Segment Start: EXCERPTED DATA
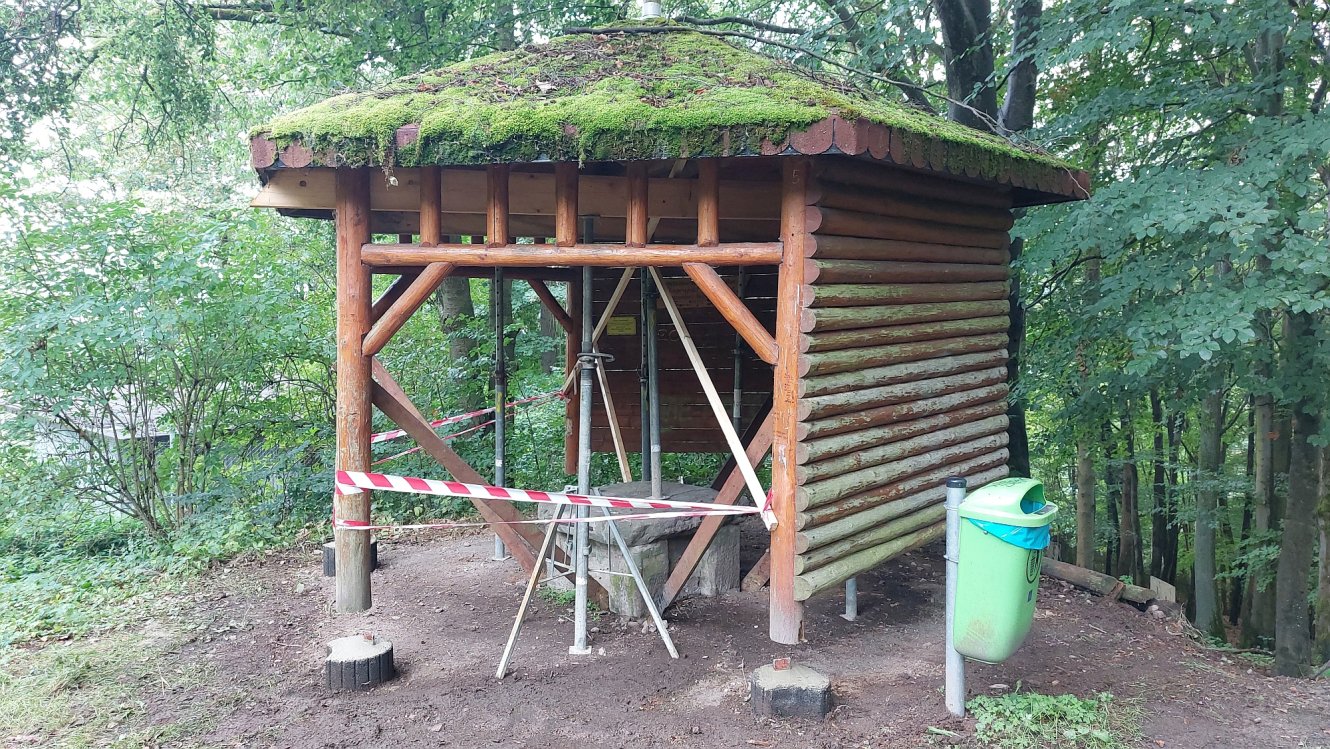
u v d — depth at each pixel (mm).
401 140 3725
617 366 7016
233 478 7602
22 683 3945
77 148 12406
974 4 7828
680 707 3674
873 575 5934
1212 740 3473
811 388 3811
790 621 3865
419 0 8617
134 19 8836
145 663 4230
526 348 9531
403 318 4445
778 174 4566
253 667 4176
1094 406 7383
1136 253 6461
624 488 5539
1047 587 5906
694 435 6973
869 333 4184
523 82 4141
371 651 3971
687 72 4121
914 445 4551
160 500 7340
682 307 6898
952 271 4871
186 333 6934
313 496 7750
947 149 3842
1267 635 11344
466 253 4191
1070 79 8289
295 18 8430
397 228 5680
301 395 8359
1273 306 5094
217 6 9633
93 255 6559
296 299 7969
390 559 6270
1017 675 4191
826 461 3973
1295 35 5520
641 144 3465
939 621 4910
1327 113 5223
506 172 4172
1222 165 5402
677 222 5898
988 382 5375
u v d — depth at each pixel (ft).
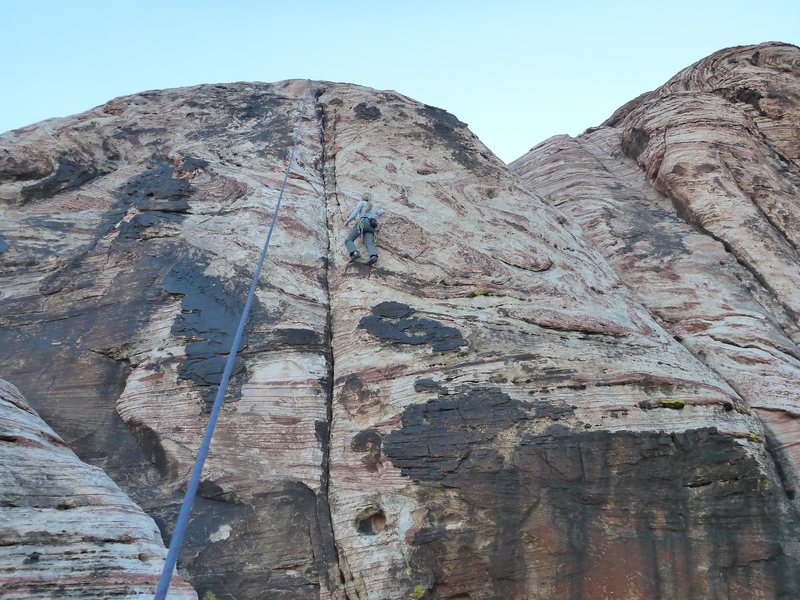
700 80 53.98
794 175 45.21
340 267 30.32
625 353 25.49
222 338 24.99
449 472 20.86
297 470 21.29
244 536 19.54
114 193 33.35
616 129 59.41
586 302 29.32
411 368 24.11
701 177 40.73
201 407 22.65
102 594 14.71
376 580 19.26
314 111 43.88
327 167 38.78
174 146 37.60
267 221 31.76
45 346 24.61
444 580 19.47
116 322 25.39
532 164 53.72
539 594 19.38
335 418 23.06
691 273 34.32
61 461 18.02
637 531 20.25
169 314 25.63
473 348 24.85
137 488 20.59
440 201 35.47
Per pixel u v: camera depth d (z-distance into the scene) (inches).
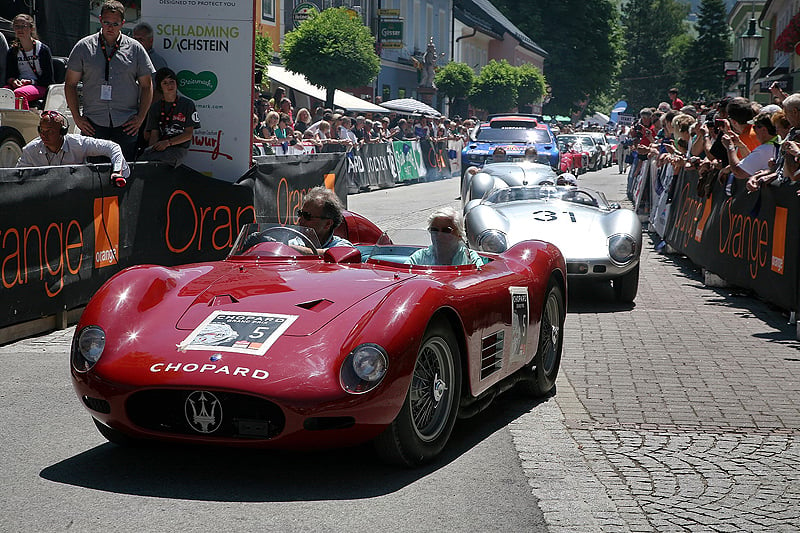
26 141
Segment End: EXCERPTED DATA
# TASK INSTRUCTIONS
The lines in the records above that include the word "depth" must be copied out.

# ANSWER AREA
u v d — depth at each pixel (mm).
u v d — depth at each pixel (ft).
Per pixel u v: camera depth d (z-distance into the scene) (inches).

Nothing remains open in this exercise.